The Myths about Transactions (ACID) and NoSQL

There has been widespread characterization of one of the major distinctions between NoSQL and traditional DBMSs by saying that the former don’t care for ACID semantics or that transactions aren’t needed. This is an oversimplification to say the least. As long as the NoSQL system supports incremental updates by concurrent set of users (as opposed to only single-threaded bulk or batch updates), even if multi-API-calls transactions are not supported, at least within the internals of such a system some notion of transaction is essential to retain a certain level of sanity of the internal design and keep things consistent. This is even more important if the system supports replication and/or the updating of multiple data structures within the system even in a single API call (e.g., if there are multiple access paths which have to be updated). Similar points apply to locking and recovery semantics and functionality.

The above sorts of issues are real and were quite tricky to handle in Lotus Notes, which used very ad hoc ways of dealing with the associated complications, until log-based recovery and transaction support were added in R5 (http://bit.ly/LNotes). From Day 1 in 1989, Notes has supported replication and disconnected operations with the consequent issues of potentially conflicting parallel updates having to be dealt with. Even RDBMSs were late in dealing with that kind of functionality.

Even if at the individual object level, high concurrency isn’t important given the nature of a NoSQL application, it might still be important from the viewpoint of the internal data structures of the NoSQL system to support high concurrency or fine granularity locking/latching (e.g., for dealing with concurrent accesses to the space management related data structures - see http://bit.ly/CMSpMg).

Vague discussions about NoSQL systems and ACID semantics make many people think that RDBMSs enforce strong ACID semantics all the time. This is completely wrong if by that people imply serializability as the correctness property for handling concurrent execution of transactions. Even from the very beginning, RDBMSs (System R and products that came from it) have supported different degrees of isolation, in some cases even the option of of being able to read uncommitted data, and different granularities of locking (http://bit.ly/CMQuCC). Even with respect to durability, in-memory RDBMSs like TimeTen and SolidDB which came much later, allowed soft commits, etc., trading off durability guarantees for improved performance.

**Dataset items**
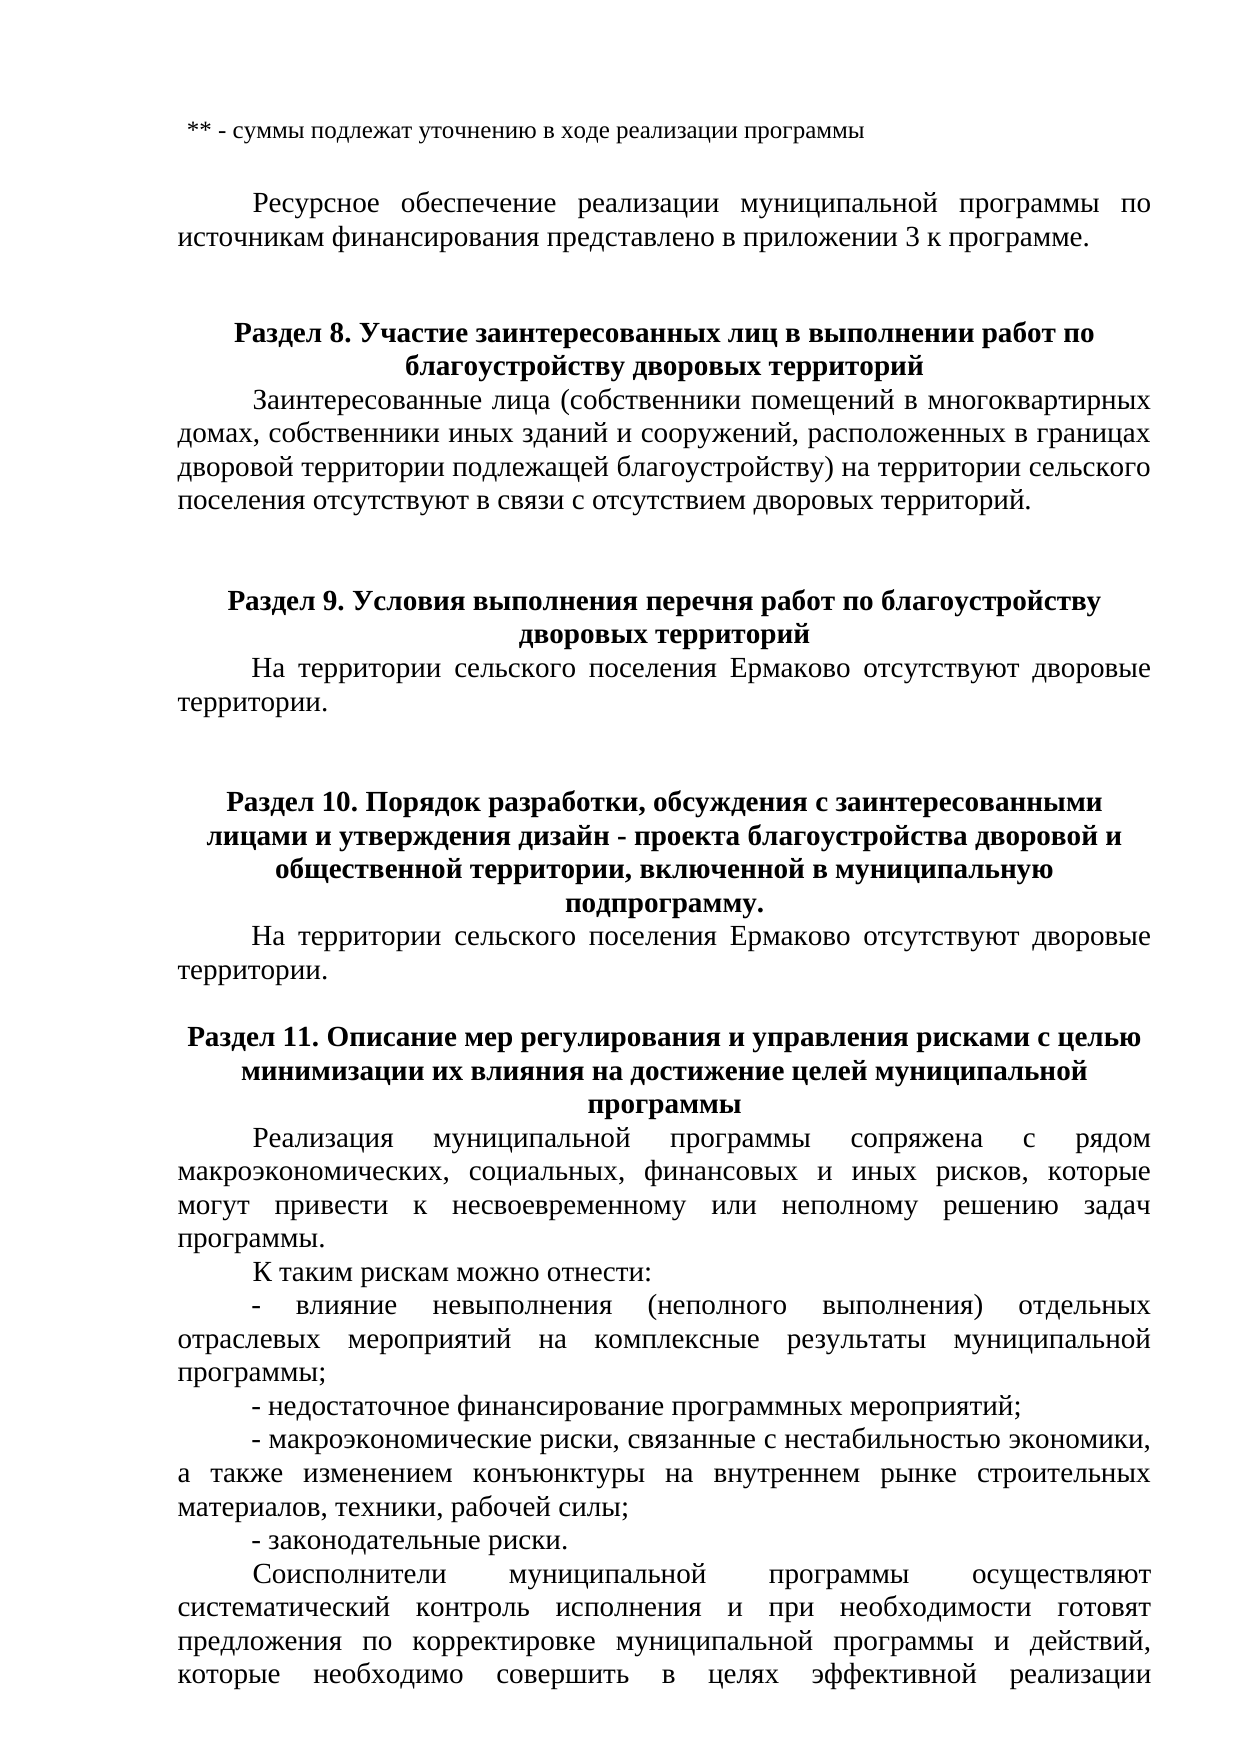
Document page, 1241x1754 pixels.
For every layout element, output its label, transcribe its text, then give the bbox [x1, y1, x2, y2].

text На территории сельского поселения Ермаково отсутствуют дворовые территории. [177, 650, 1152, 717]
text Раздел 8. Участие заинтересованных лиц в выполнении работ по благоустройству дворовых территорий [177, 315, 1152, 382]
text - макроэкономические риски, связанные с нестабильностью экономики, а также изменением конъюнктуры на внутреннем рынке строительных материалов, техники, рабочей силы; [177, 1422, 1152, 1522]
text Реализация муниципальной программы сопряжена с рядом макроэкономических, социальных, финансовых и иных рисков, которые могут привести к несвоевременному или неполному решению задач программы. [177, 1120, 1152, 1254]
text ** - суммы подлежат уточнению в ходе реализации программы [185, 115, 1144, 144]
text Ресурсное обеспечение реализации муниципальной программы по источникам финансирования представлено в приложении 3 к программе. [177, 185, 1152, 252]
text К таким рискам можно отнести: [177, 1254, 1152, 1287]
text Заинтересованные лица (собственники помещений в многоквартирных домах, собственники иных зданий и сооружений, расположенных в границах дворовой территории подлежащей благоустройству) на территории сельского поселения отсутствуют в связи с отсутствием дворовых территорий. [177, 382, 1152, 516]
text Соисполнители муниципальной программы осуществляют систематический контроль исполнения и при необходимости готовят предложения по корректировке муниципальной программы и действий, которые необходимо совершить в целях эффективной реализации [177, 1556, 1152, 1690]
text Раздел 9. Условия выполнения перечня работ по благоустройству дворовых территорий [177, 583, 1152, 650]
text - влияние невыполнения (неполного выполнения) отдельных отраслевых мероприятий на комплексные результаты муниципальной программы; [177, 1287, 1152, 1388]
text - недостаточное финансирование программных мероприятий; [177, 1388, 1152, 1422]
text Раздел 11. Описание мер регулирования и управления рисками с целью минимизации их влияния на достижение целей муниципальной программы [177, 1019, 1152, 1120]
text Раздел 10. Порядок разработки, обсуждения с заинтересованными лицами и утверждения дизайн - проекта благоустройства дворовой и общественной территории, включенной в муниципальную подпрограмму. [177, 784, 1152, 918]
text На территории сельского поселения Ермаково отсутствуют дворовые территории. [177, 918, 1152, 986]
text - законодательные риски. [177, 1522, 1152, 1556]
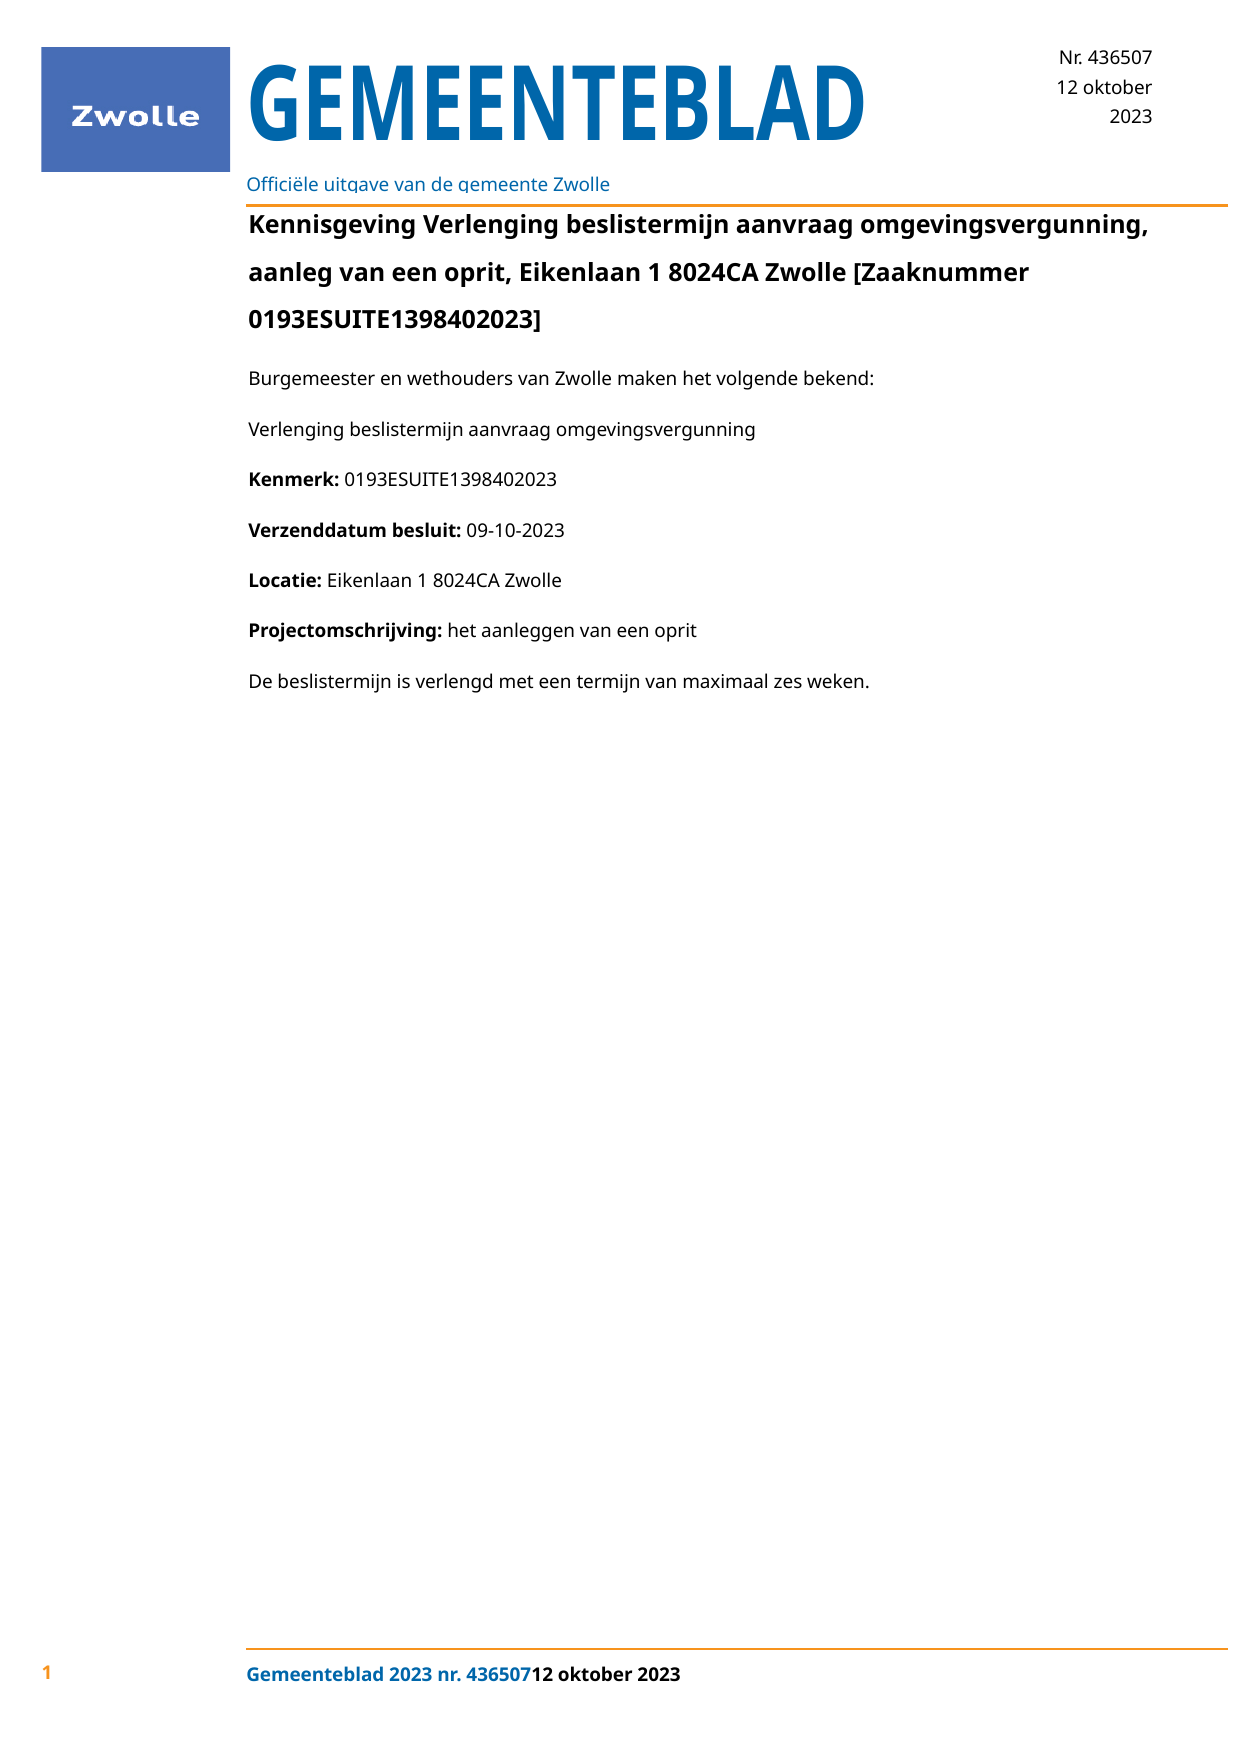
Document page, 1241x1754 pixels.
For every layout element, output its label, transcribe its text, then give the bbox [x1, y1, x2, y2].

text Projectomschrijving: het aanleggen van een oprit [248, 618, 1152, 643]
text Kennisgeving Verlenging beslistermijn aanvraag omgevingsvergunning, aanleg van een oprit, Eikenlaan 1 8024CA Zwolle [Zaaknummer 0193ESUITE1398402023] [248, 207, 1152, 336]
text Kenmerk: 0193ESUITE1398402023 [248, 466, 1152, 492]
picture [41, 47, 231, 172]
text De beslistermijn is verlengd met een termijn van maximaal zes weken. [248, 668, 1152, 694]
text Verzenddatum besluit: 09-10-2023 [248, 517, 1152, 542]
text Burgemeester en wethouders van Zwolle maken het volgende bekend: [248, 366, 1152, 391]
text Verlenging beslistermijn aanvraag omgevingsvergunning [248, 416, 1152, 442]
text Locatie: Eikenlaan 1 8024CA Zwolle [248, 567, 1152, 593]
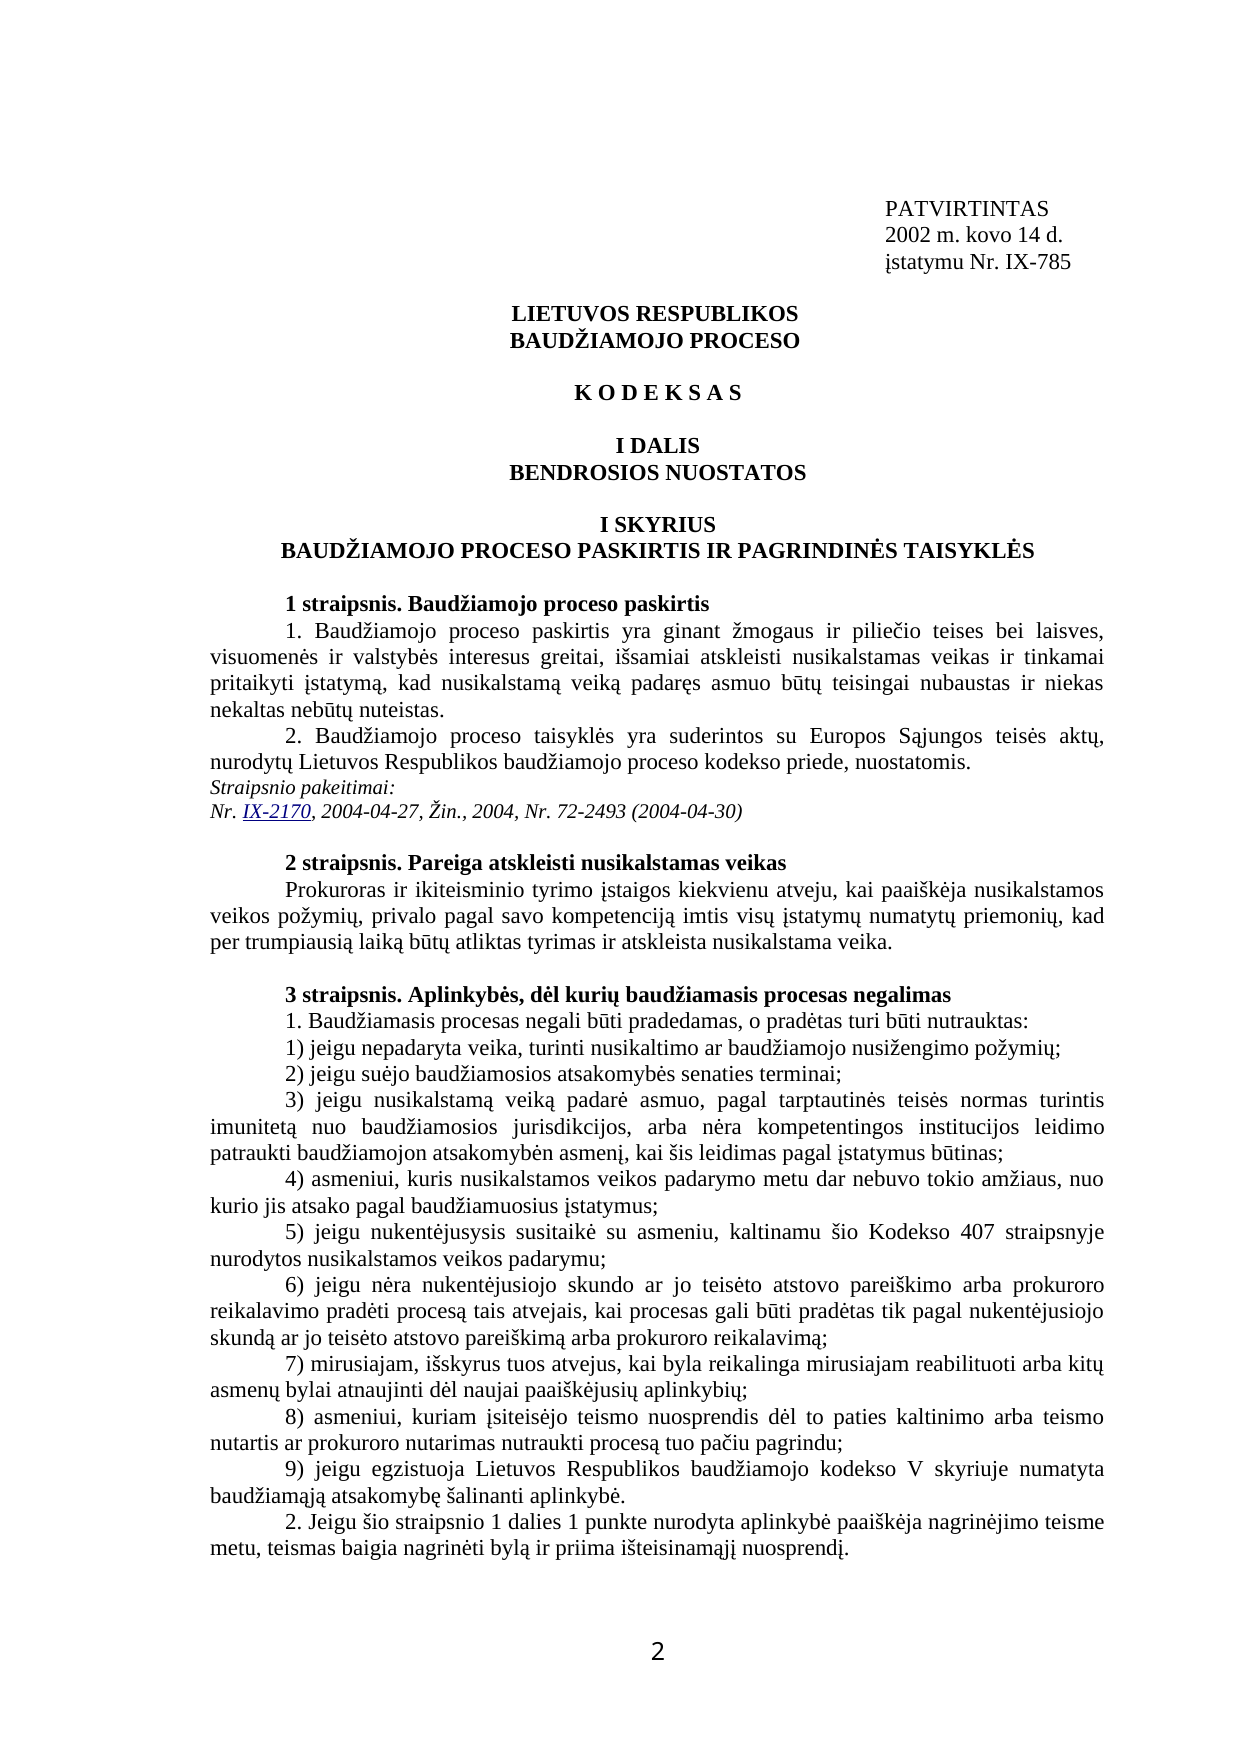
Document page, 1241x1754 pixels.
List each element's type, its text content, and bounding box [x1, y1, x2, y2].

**Objective 1**
According to the article on transactions and NoSQL, in which Lotus Notes release were log-based recovery and transaction support added?
**Objective 2**
Continue the article on transactions and NoSQL from where it stops.

**Final result 1**
R5

**Final result 2**
In my last 2 posts on NoSQL (http://bit.ly/NoSQLt http://bit.ly/NoSQL2), I gave a lot of information on my background to make it clear to the readers that this whole space of data management is a tricky business. The devil is in the details and it isn’t for the faint hearted :-) I wanted to make it clear that I don’t believe in quick and dirty approaches to handling intrinsically complicated issues and that I am not somebody who takes frequent elevator rides with VCs :-) At the same time, I am not an ivory tower researcher either! When I hear many presentations on “my kind of topics” at various conferences and meetings like the Hadoop User Group (HUG), I have a tough time making sense of what is going on given the high level nature of what is being presented with no serious attempts being made to compare what is proposed with what has been done before and about which more is known.

Of course, NoSQL systems aren’t the only context in which such things have happened in the past. A great number of people have talked about optimistic concurrency control and recovery without much of the details really being worked out (see my discussions on this topic in http://bit.ly/CMOpCC). Even now some of the NewSQL people make some tall claims about how traditional recovery isn’t needed and that they can get away without logging while still supporting SQL, etc. One has to quiz them quite a bit to discover that they do in fact do some bookkeeping that they choose not to describe as logging and/or that they don’t support statement-level atomicity even though they support SQL and SQL requires it!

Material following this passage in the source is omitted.